● **PROMPT A**: Decide whether each of these statements agrees with the Market Plus transcript. Answer yes or no, and quote the exact words of the transcript that settle it: (i) The installment is dated Friday, February 14th, 2025. (ii) Chris Robinson says the U.S. is short on wheat. (iii) Robinson names Australia and Argentina as countries that have been picking up slack.

● **SOURCE DOCUMENT**:
■ ■ ■ ■ ■

Market Plus with Chris Robinson
Chris Robinson discusses economic and commodity markets in this web-only feature.
Transcript
Paul Yeager: Welcome back to the table for the Friday, February 14th, 2025 installment of Market Plus. Chris Robinson, back with us here after the TV show. And we talked about whether a little bit here, when it comes to weather, Chris. But let's start with Jeff in Kansas because it's a wheat question. And winter wheat specifically, is the U.S., will the wheat ever play a major role in world exports?
Chris Robinson: Well, as soon as you say never. So I'll just say no right now, and you can thank me when they come for our wheat. Bottom line is a lot of that business goes to, you know, we've gets done out of the Black Sea, with what's going on now and Ukraine, if they come to an agreement, you know, more or less. We'll see what happens. Australia and Argentina both have been picking up a lot of that, slack. I would have to say it's probably going to be something either political or something. Some sort of weather issue where they would come for our wheat. The good news is we've got plenty of it. So when they come get it and I, and I wanted to mention winter wheat. Right now with this little spike we've had in this week. New crop was all, I think KC was 35 or $0.40 over the insurance price. Chicago again, might have even been more than that, but, it's a good rally, something you want to take advantage of. And we've seen in wheat for the past two years where we get these rallies, people get pulled up and then they can disappear very quickly.
Paul Yeager: I didn't, it's not in the question that's about U.S. But when you talk about world of wheat, we always say we haven't mentioned Ukraine or Russia. There's the discussion of this war may end. We're coming up on three years of when this thing started. What does that do to the overall wheat picture?
Chris Robinson: I don't know, you know, it's interesting, I think a lot of us, myself included, when this first started going, we thought, oh my goodness, wheat's going to go, you know. And what happened? We had a two year slide in wheat every time you thought the lows ran every weekend you went home, something bad is going to happen. So fundamentally, you know, wheat is very well supplied. And wheat somewhere in the world every month is being harvested. It's not like, corn, wheat, corn and beans. It's a little bit different. So I think that it's if we get a drought situation that obviously turns it around. But we'll have to see. But I think that it's the number one problem with wheat it's well supplied. And every time you turn around also to this is going to be interesting to see you leave of this. We're going to find out exactly how much wheat is still over in Russia that was being held on to during the war, because if the war is suddenly over, you could get a big surprise in supply. That's what would be my fear if I was hoping that that's going to make things better. You may see supply come on board. We're like, nobody knew we had that.
Paul Yeager: You don't see it going the other way, that maybe they've overinflated the number?
Chris Robinson: Well, we'll see, we'll see.
Paul Yeager: Because it is. And the reason I said that Ukraine usually was better at reporting and we had a better, but we never really, truly it's like China with Russia. You don't know.
Chris Robinson: You don't know. It's just yeah, it's like you know. No. And lots of times they'll make an announcement. We get a little blip and then it's, you know, it magically goes away. So that's a very hard market to trade. That's a market that's based on information. But at the end of the day, Mr. Market wins, right? So so when you get these rallies, reward them.

■ ■ ■ ■ ■

● **DATASET ENTRIES**:
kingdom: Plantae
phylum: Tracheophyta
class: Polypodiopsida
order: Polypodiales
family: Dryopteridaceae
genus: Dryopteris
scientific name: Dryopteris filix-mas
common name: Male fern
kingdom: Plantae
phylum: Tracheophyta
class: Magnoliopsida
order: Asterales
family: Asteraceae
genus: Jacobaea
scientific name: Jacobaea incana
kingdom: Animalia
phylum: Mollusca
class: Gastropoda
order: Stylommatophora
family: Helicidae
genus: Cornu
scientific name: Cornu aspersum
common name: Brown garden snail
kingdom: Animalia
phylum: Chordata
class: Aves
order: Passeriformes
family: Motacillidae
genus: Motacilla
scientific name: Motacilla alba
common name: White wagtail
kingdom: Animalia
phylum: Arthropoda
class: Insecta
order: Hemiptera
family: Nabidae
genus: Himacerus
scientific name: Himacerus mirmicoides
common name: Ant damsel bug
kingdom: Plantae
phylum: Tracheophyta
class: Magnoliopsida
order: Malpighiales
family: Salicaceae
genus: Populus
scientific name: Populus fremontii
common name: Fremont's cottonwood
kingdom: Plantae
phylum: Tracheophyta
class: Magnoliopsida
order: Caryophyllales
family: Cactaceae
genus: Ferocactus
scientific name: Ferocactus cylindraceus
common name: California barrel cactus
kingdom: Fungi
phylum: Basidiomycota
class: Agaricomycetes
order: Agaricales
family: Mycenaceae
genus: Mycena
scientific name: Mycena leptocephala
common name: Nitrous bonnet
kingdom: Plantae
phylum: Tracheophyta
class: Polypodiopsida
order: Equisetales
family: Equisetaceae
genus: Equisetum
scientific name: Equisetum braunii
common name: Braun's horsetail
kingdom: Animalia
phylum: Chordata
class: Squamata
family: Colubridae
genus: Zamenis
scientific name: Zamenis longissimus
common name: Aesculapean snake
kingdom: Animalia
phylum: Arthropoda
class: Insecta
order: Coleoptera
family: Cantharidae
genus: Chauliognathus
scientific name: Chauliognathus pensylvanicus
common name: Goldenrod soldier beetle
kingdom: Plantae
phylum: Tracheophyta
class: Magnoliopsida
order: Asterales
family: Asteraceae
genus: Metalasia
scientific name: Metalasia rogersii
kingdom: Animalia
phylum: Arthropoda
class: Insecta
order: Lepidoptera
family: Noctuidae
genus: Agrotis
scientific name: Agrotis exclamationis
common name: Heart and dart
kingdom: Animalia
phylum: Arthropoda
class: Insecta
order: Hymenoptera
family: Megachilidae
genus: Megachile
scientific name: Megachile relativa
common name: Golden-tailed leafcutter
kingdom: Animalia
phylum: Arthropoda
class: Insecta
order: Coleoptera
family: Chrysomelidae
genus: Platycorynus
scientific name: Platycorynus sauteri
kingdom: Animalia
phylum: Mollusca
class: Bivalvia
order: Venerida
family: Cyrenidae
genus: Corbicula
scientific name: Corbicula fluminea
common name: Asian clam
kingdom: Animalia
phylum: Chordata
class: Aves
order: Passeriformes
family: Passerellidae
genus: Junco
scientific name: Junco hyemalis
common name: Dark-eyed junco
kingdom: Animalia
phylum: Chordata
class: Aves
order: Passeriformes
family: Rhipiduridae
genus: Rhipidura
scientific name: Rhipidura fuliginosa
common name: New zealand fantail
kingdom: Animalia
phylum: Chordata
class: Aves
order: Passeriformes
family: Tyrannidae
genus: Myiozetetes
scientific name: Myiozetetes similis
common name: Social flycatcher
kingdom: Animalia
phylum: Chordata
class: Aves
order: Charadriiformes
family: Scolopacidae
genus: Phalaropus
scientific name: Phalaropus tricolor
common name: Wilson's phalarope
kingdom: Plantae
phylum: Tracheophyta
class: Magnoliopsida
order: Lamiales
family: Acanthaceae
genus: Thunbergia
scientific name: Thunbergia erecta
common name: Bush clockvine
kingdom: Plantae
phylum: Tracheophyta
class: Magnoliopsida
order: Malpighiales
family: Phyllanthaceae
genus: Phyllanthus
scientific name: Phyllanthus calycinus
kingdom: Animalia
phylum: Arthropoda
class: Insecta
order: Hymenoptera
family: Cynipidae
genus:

■ ■ ■ ■ ■

● **PROMPT B**: Copy out the records line for line, from the first line of the records to the line containing "genus: Himacerus", with both of those lines included.

● **EXPECTED OUTPUT A**:
(i) Yes: "the Friday, February 14th, 2025 installment of Market Plus"
(ii) No: "The good news is we've got plenty of it."
(iii) Yes: "Australia and Argentina both have been picking up a lot of that, slack."

● **EXPECTED OUTPUT B**:
kingdom: Plantae
phylum: Tracheophyta
class: Polypodiopsida
order: Polypodiales
family: Dryopteridaceae
genus: Dryopteris
scientific name: Dryopteris filix-mas
common name: Male fern
kingdom: Plantae
phylum: Tracheophyta
class: Magnoliopsida
order: Asterales
family: Asteraceae
genus: Jacobaea
scientific name: Jacobaea incana
kingdom: Animalia
phylum: Mollusca
class: Gastropoda
order: Stylommatophora
family: Helicidae
genus: Cornu
scientific name: Cornu aspersum
common name: Brown garden snail
kingdom: Animalia
phylum: Chordata
class: Aves
order: Passeriformes
family: Motacillidae
genus: Motacilla
scientific name: Motacilla alba
common name: White wagtail
kingdom: Animalia
phylum: Arthropoda
class: Insecta
order: Hemiptera
family: Nabidae
genus: Himacerus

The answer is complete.